• [Task list]:
1 - Repeat, word for word, the passage in the random variables text that begins at the words "Formally, given a" and stops after "interval or set.".
2 - Name every function in the random variables text that is given an abbreviation in parentheses, along with that abbreviation.

• [Text block]:
______

Unidimensional random variables

A random variable is a function that assigns a numerical value to each outcome of a random experiment. Unidimensional random variables map those outcomes to a single real number, which is the most common case in introductory probability and statistics.

Definition

Informally, a random variable is a way of turning the outcomes of a random experiment into numbers. Roll a die: assign 1 through 6 to each face. Measure a person’s height: record it in centimeters. In both cases, you have a rule that maps each possible outcome to a number.

Formally, given a probability space \((\Omega, \mathcal{A}, P)\), a random variable is a measurable function:

\[X: \Omega \rightarrow \mathbb{R}\]

such that for any Borel set \(B \subseteq \mathbb{R}\):

\[X^{-1}(B) = \{\omega \in \Omega \mid X(\omega) \in B\} \in \mathcal{A}\]

This measurability condition ensures that it makes sense to talk about the probability of \(X\) taking values in any interval or set.

Random variables in practice

  • Rolling a fair die: \(\Omega = \{1,2,3,4,5,6\}\), \(X(\omega) = \omega\). The variable is the result of the roll.
  • Flipping a coin 10 times: \(X\) = number of heads. The sample space has \(2^{10}\) outcomes but \(X\) maps them all to \(\{0, 1, \ldots, 10\}\).
  • Measuring waiting time at a call center: \(X\) = time in seconds until the call is answered. \(X\) can take any positive real value.

Example icon

The key distinction between random variables is whether the set of possible values is countable or not.

Discrete random variables

A random variable is discrete when it can only take a finite or countably infinite set of values, typically integers.

Probability mass function (PMF)

The probability mass function assigns a probability to each possible value:

\[ P(X = x_i) = p_i, \quad \text{with } \sum_{i} p_i = 1 \text{ and } p_i \geq 0 \]

Cumulative distribution function (CDF)

The cumulative distribution function gives the probability that \(X\) takes a value less than or equal to \(x\):

\[F(x) = P(X \leq x) = \sum_{x_i \leq x} p_i\]

For discrete variables, the CDF is a step function: it stays flat between consecutive values and jumps at each possible value of \(X\).

PMF (left) and CDF (right) of a Binomial(10, 0.5) distribution

Figure 1: PMF (left) and CDF (right) of a Binomial(10, 0.5) distribution

Discrete random variable: number of defective items

A factory produces batches of 10 items. Each item is defective with probability 0.3, independently. The number of defective items (X \sim \text{Binomial}(10, 0.3)).

  • \(P(X = 0) = 0.028\): probability of no defective items.
  • \(P(X = 2) = 0.233\): most likely outcome.
  • \(P(X \leq 3) = F(3) = 0.650\): 65% of batches have 3 or fewer defects.

    Example icon

Continuous random variables

A random variable is continuous when it can take any value within an interval (or union of intervals). Measurements like time, temperature, or weight are naturally continuous.

Probability density function (PDF)

______

Items listed in a dataset

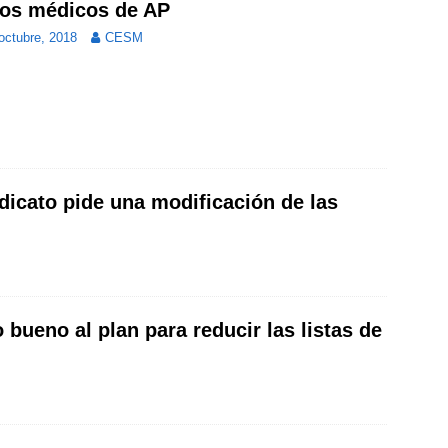
los médicos de AP
octubre, 2018
CESM
dicato pide una modificación de las
bueno al plan para reducir las listas de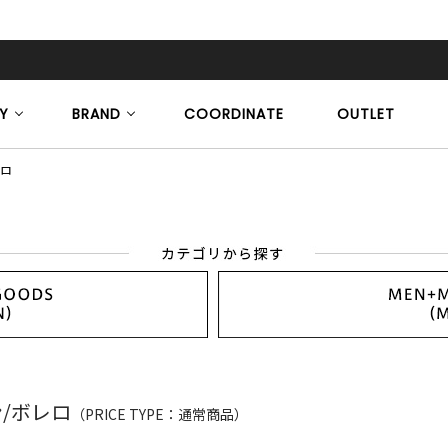
Y
BRAND
COORDINATE
OUTLET
レロ
/ボレロ
（PRICE TYPE：通常商品）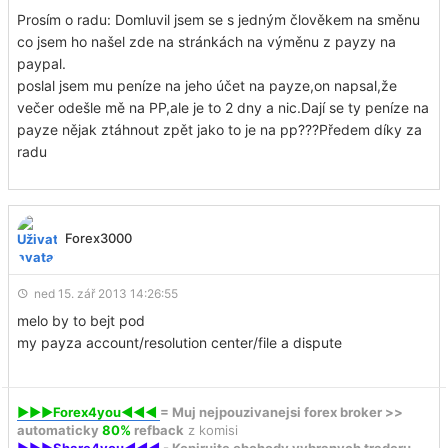
Prosím o radu: Domluvil jsem se s jedným člověkem na směnu
co jsem ho našel zde na stránkách na výměnu z payzy na
paypal.
poslal jsem mu peníze na jeho účet na payze,on napsal,že
večer odešle mě na PP,ale je to 2 dny a nic.Dají se ty peníze na
payze nějak ztáhnout zpět jako to je na pp???Předem díky za
radu
Forex3000
ned 15. zář 2013 14:26:55
melo by to bejt pod
my payza account/resolution center/file a dispute
►►►Forex4you◄◄◄
= Muj nejpouzivanejsi forex broker >>
automaticky
80%
refback
z komisi
►►►Share4you◄◄◄
- Kopirujte obchody vybranych traderu,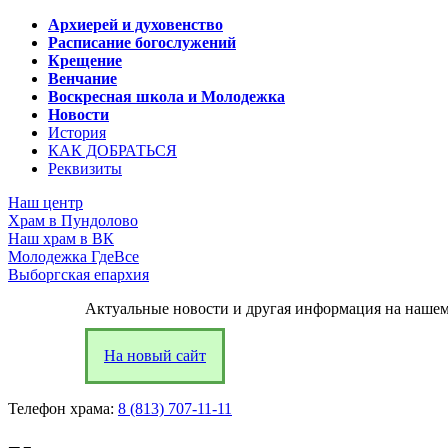
Архиерей и духовенство
Расписание богослужений
Крещение
Венчание
Воскресная школа и Молодежка
Новости
История
КАК ДОБРАТЬСЯ
Реквизиты
Наш центр
Храм в Пундолово
Наш храм в ВК
Молодежка ГдеВсе
Выборгская епархия
Актуальные новости и другая информация на нашем
На новый сайт
Телефон храма:
8 (813) 707-11-11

______

• [Activity answers]:
1 -
Formally, given a probability space \((\Omega, \mathcal{A}, P)\), a random variable is a measurable function:

\[X: \Omega \rightarrow \mathbb{R}\]

such that for any Borel set \(B \subseteq \mathbb{R}\):

\[X^{-1}(B) = \{\omega \in \Omega \mid X(\omega) \in B\} \in \mathcal{A}\]

This measurability condition ensures that it makes sense to talk about the probability of \(X\) taking values in any interval or set.

2 -
Probability mass function (PMF)
Cumulative distribution function (CDF)
Probability density function (PDF)